• _EXTRAIT DE PAGE_
####################

Godard Machines – livre

Profuse dans ses pratiques et ses approches du cinéma, l’œuvre de Jean-Luc Godard est toute aussi féconde dans les commentaires (articles, essais…) qui cherchent à en décrypter les enjeux. La première réussite de cet ouvrage dirigé par Antoine de Baecque, historien et critique de cinéma, et Gilles Mouëllic, professeur en études cinématographiques et musique à l’Université Rennes 2, est donc de parvenir à apporter un nouveau, ou plutôt un autre, regard sur la filmographie godardienne. La machine qui constitue la problématique principale de l’étude se présente comme un outil apte à développer cette approche de biais. Motif ou dynamique, la machine s’affirme comme l’une des principales préoccupations du travail de Godard. Il y a bien sûr d’abord la machinerie cinématographique, celle qui rassemble l’ensemble des procédés de la création filmique : la caméra, la table de montage, les appareils de prises de son, ou les mécanismes de post-synchronisation. Certaines contributions cherchent ainsi à mettre en valeur l’attention aigüe portée par le cinéaste à ces différents éléments techniques. Les mentions des caméras et de leurs spécificités prouvent que Godard envisageait le cinéma comme un art de l’image, soit une discipline portée par un héritage et appelée à muter à travers l’adoption de nouveaux supports de création (la bande magnétique des caméras vidéo, puis le numérique et la 3D). Loin de se limiter au seul confort apporté par ces nouvelles technologies, le réalisateur cherche à en interroger les fondements, à vérifier leur originalité en les inscrivant dans un travail de déconstruction qui depuis À bout de souffle fait le prix de son cinéma.

####################

• _CONSIGNES DE L'EXERCICE_
a: Relevez dans les entrées les lignes qui vont de celle contenant « อังกฤษและวัตถุประสงค์การใช้งาน » à celle contenant « Hindersprövning สถานทูต », ces deux lignes comprises, et recopiez-les sans aucune modification.
b: Prolongez le compte rendu de l'ouvrage sur la machine dans le cinéma de Godard en reprenant après sa dernière phrase.

####################

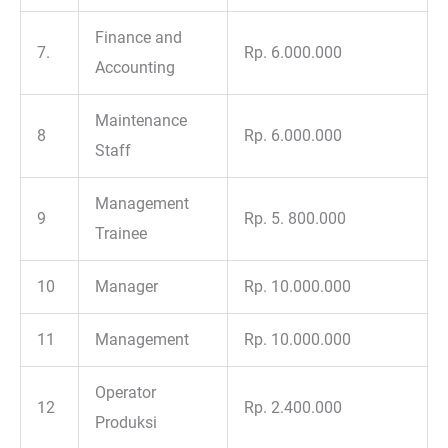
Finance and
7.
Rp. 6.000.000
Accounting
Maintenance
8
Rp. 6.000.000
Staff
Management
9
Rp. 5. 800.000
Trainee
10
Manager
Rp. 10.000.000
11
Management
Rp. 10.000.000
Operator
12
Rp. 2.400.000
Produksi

####################

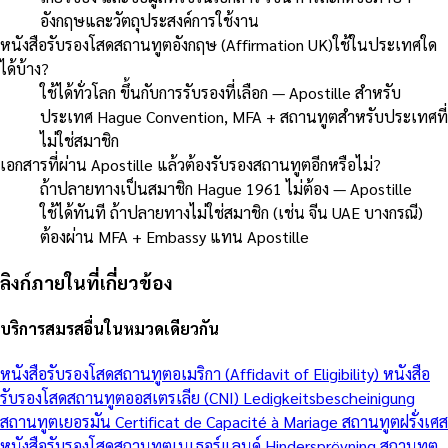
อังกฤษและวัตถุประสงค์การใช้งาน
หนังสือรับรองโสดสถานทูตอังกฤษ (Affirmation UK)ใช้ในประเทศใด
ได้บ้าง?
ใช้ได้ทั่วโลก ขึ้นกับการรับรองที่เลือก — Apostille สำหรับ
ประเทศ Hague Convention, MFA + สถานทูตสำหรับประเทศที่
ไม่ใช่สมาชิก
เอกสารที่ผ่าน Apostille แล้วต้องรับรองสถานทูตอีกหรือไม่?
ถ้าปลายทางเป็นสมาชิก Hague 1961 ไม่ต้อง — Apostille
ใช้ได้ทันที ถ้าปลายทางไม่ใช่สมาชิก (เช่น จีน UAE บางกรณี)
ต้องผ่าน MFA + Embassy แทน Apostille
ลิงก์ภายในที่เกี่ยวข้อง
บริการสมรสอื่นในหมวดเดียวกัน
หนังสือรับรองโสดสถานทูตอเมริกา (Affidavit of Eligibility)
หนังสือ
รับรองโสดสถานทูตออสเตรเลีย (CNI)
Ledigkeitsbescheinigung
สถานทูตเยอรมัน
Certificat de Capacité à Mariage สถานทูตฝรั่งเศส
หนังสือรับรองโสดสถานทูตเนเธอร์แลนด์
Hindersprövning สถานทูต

####################

• _CORRIGÉ DES ACTIVITÉS_
a:
อังกฤษและวัตถุประสงค์การใช้งาน
หนังสือรับรองโสดสถานทูตอังกฤษ (Affirmation UK)ใช้ในประเทศใด
ได้บ้าง?
ใช้ได้ทั่วโลก ขึ้นกับการรับรองที่เลือก — Apostille สำหรับ
ประเทศ Hague Convention, MFA + สถานทูตสำหรับประเทศที่
ไม่ใช่สมาชิก
เอกสารที่ผ่าน Apostille แล้วต้องรับรองสถานทูตอีกหรือไม่?
ถ้าปลายทางเป็นสมาชิก Hague 1961 ไม่ต้อง — Apostille
ใช้ได้ทันที ถ้าปลายทางไม่ใช่สมาชิก (เช่น จีน UAE บางกรณี)
ต้องผ่าน MFA + Embassy แทน Apostille
ลิงก์ภายในที่เกี่ยวข้อง
บริการสมรสอื่นในหมวดเดียวกัน
หนังสือรับรองโสดสถานทูตอเมริกา (Affidavit of Eligibility)
หนังสือ
รับรองโสดสถานทูตออสเตรเลีย (CNI)
Ledigkeitsbescheinigung
สถานทูตเยอรมัน
Certificat de Capacité à Mariage สถานทูตฝรั่งเศส
หนังสือรับรองโสดสถานทูตเนเธอร์แลนด์
Hindersprövning สถานทูต

b:
L’accord de la création avec la constante mise en cause de sa structure confond la figure du cinéaste avec celle de l’enseignant et du commissaire de l’exposition. Comme le premier, Godard dissèque, analyse, comme le second il agence, dirige, recompose les objets dont il souhaite préserver l’essence. C’est alors le portrait d’un artiste pointilliste et méticuleux que dresse l’ouvrage, bien loin de l’image d’Epinal souvent renvoyée par la presse généraliste. Si Godard a quelque chose d’instable et entretient devant les journalistes une ambiguïté à travers la formulation d’assertions aussi simplistes qu’implacables, c’est pour mieux déranger ses certitudes de cinéaste installé.

 

La mise en chantier de Moi je, projet de film inabouti, la conception totale du 300e numéro des Cahiers du cinéma, les choix de mise en page imposés pour l’édition de son Introduction à une véritable histoire du cinéma, ou la vaste fresque formée par ses Histoire(s) du cinéma, sont finement étudiés et mettent en relief la personnalité bigarrée de Godard. Héritier des surréalistes autant que de l’historien de l’art Aby Warburg, le cinéaste annonce la mobilité trans-médiatique qui traverse aujourd’hui l’art contemporain. La machine se aussi voit confrontée à ses mises en image. La question de l’objet devient crucial se déclinant sous la forme de la voiture ou des éléments d’un bar dont l’ouvrage rappelle les multiples définitions offertes par le cinéma godardien.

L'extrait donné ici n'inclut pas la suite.